**SEÇÃO DO DOCUMENTO:**
▼▼▼

Avança no Congresso Nacional um projeto que altera os prazos da Lei da Ficha Limpa, reduzindo o cálculo do período de inelegibilidade. O projeto é visto como desmonte da lei, tida como grande conquista dos tempos atuais em termos de moralização da política brasileira por punir a corrupção de pessoas condenadas em ações penais e afastá-las da vida pública temporariamente.
O projeto de lei (PL) 192/2023 foi aprovado na Câmara dos Deputados e também pela Comissão de Constituição, Justiça e Cidadania (CCJ) do Senado Federal. Parlamentares de partidos de direita, centro e esquerda votaram a favor. Após aprovação pela CCJ na última quarta-feira (21), agora vai a plenário e, se aprovado sem alterações, seguirá para sanção do presidente Luiz Inácio Lula da Silva (PT).
O assunto é tratado dentro de uma minirreforma eleitoral vista por muitos como oportunista. Como mostrou o jornal Correio Braziliense, a ação suscita reação de advogados, de movimentos de combate à corrupção e de um dos idealizadores da lei, Márlon Reis. Ele vem classificando a ofensiva como “o mais grave atentado” contra a atual legislação, em vigor há 14 anos. Também há advogados que defendem a mudança proposta.
O projeto tramitava desde 2023. Pelas regras previstas na versão da minirreforma, os políticos cassados e condenados não poderão se eleger por oito anos contados a partir da condenação que gerou a cassação. Ou seja, um prazo menor do que o previsto atualmente, contabilizado a partir do final da pena ou do mandato.

▲▲▲

[Dados coletados]
▼▼▼

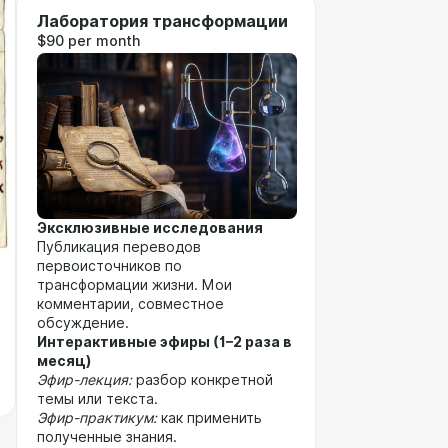
Лаборатория трансформации
$90 per month
Эксклюзивные исследования
Публикация переводов
первоисточников по
трансформации жизни. Мои
комментарии, совместное
обсуждение.
Интерактивные эфиры (1–2 раза в
месяц)
Эфир-лекция:
разбор конкретной
темы или текста.
Эфир-практикум:
как применить
полученные знания.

▲▲▲

**ITEM DA TAREFA 1:**
No texto sobre a Lei da Ficha Limpa, de quem a ação suscita reação, como mostrou o jornal Correio Braziliense? Liste todos.
**ITEM DA TAREFA 2:**
Reproduza todas as linhas dos registros tal como aparecem, sem incluir as imagens.

**SOLUÇÃO DO PROBLEMA 1:**
- Advogados
- Movimentos de combate à corrupção
- Márlon Reis, um dos idealizadores da lei

**SOLUÇÃO DO PROBLEMA 2:**
Лаборатория трансформации
$90 per month
Эксклюзивные исследования
Публикация переводов
первоисточников по
трансформации жизни. Мои
комментарии, совместное
обсуждение.
Интерактивные эфиры (1–2 раза в
месяц)
Эфир-лекция:
разбор конкретной
темы или текста.
Эфир-практикум:
как применить
полученные знания.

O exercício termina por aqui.